In 1970, Lareuse packed bag and baggage and departed from New York with his wife, three children and one dog to return to France, although he returns frequently to the United States for short periods.

The Lareuses live in a delightful old house with a garden view of the Eiffel Tower in the Paris suburb of Suresnes. Although the summer months are still spent in Prats-de-Mollo, the major portion of Lareuse's painting is now done in his Paris home, which also serves as a studio, and which is as bright and appealing as his work. His own art collection, scattered throughout the house, and hung on stark white walls, contains the works of Matisse, Picasso, Dufy, and, of course Lareuse.

Jean Lareuse's prolificacy and his ability to combine color, style and balance on his canvases has made him the subject of repeated accolades from both critics and collectors, and, although his recognition has come in every form, he still views his acceptance with wonderment.
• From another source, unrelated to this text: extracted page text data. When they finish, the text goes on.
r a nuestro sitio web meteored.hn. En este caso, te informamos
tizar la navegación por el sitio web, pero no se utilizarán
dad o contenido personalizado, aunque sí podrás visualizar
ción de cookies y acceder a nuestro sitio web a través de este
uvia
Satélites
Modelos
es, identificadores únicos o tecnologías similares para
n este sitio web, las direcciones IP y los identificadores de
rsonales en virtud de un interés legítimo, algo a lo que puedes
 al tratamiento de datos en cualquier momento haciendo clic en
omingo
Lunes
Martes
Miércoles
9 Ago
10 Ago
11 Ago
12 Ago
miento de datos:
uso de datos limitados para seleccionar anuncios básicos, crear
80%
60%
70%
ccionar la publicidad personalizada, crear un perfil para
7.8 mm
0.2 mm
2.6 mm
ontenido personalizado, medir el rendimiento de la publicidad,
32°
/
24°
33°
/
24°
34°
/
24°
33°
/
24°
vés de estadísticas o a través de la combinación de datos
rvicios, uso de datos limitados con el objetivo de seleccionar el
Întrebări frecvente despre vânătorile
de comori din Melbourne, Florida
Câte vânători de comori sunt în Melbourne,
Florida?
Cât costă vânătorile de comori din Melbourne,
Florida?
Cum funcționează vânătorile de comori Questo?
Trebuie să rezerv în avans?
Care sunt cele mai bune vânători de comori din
His paintings have been bought by several museums, such as the Museum of Modern Art in Paris, and he is represented in over eight hundred private collections in the United States.

By his tactic use of primary colors, and simplicity of presentation, Lareuse has been able to portray his humor and sensitivity throughout the gamut of his works. In the Catalan village of Prats-de-Mollo, his summer studio home, he has embellished the chapel walls with six large murals depicting exquisite Madonnas, and with the same enthusiasm and alacrity, has achieved a superb balance between the aesthetic and mundane in his portrayal of nonsensical nuns, whose illogical behavior becomes instantly becomes instantly believable.

Lareuse's affection for the horse and for racing, led him eventually to the excitement of racing at Auteuil, Saint-Cloud and Longchamp, where he quickly assessed, and captured, the communication of action and color. It is but a short walk from his home to the racing scene at Longchamp, and it is here he delights in sketching. These Drawings, and the mental picture he derives are later enlarged and brought to life on canvas, with the gleam still intact.

 The freshness and sparkle of the man can be seen in all of his work, whether it be oil or watercolor. From the repetitive blue-patterned umbrella, which has become almost a trademark, to the reappearing chateau, which he and his wife call "The home of our dreams," and thence to the top-hatted, morning suited gentleman who appears mysteriously ascot-less, the Lareuse humor continuously, however subtly, stamps his works.

For Jean Lareuse, what has evolved since he first chose his life's work at the innocent age of thirteen is the flirtation of the translucent quality of his art, with the bright imagination of his mind. The end result promises to be a marriage which will stretch into a timeless love affair.